Open Design Questions

  1. Package name: duffy on PyPI? Or age-toolkit / pg-graph for discoverability? The name needs to signal "graph + vector + PostgreSQL" to someone scanning PyPI.
  2. Minimum viable driver scope: How thin can Milestone 1a be while still being useful? The temptation is to build everything — resist it.
  3. Graph algorithm execution: Python-side vs PG function vs AGE extension? Start Python-side for speed, push to PG for performance-critical paths. But where's the line?
  4. Embedding provider abstraction: How tightly should we couple to specific embedding providers? Pluggable interface, but which providers are first-class?
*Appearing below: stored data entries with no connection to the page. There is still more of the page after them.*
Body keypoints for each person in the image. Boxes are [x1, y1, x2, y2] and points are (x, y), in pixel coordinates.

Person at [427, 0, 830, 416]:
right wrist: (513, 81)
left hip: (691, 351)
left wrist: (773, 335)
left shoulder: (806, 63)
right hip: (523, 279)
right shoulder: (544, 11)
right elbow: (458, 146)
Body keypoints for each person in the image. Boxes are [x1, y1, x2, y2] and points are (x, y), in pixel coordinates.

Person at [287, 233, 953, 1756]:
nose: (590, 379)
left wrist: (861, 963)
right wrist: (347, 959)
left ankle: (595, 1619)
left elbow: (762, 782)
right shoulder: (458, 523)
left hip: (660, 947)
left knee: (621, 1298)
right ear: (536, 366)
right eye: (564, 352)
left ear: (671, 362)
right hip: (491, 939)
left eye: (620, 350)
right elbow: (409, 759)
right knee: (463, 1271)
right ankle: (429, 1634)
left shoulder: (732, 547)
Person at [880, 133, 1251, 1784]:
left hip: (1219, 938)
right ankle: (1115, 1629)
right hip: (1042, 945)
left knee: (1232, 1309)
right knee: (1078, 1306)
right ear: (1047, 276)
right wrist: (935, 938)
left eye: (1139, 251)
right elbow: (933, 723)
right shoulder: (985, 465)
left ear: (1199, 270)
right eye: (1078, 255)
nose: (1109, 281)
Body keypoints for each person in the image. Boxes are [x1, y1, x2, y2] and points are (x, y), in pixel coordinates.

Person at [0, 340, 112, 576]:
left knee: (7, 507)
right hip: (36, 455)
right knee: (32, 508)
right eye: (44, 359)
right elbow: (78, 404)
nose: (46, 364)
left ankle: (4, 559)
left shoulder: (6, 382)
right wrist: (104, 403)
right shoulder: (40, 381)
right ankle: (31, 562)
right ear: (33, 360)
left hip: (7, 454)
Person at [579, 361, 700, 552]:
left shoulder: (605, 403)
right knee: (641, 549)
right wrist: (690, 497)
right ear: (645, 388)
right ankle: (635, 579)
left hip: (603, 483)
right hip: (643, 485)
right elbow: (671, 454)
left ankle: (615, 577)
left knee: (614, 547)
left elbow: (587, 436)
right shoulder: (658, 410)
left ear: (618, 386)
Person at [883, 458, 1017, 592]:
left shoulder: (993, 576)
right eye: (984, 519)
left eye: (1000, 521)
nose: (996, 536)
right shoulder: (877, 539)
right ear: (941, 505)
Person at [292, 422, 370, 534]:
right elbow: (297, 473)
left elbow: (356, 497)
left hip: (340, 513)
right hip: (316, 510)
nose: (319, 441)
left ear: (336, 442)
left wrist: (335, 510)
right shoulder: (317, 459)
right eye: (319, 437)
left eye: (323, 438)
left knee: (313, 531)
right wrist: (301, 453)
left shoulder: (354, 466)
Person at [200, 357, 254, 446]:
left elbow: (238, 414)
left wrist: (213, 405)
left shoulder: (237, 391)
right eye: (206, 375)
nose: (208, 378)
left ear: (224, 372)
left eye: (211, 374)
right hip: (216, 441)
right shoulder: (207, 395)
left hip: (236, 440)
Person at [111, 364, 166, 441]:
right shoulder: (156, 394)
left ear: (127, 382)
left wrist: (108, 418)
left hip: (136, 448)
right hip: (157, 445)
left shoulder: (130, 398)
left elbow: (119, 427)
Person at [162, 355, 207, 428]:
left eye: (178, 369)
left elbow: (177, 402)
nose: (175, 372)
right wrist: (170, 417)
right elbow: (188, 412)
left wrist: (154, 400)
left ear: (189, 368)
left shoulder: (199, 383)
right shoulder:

  5. Domain API granularity: Each domain could be its own package (duffy-security, duffy-legal) or part of the monorepo. Separate packages reduce install size but increase maintenance.

This document is the product vision for the Duffy SDK. It should be updated as design decisions are made and milestones are completed. See docs/research/age-feature-prioritization.md for the AGE upstream backlog that feeds Track B contributions.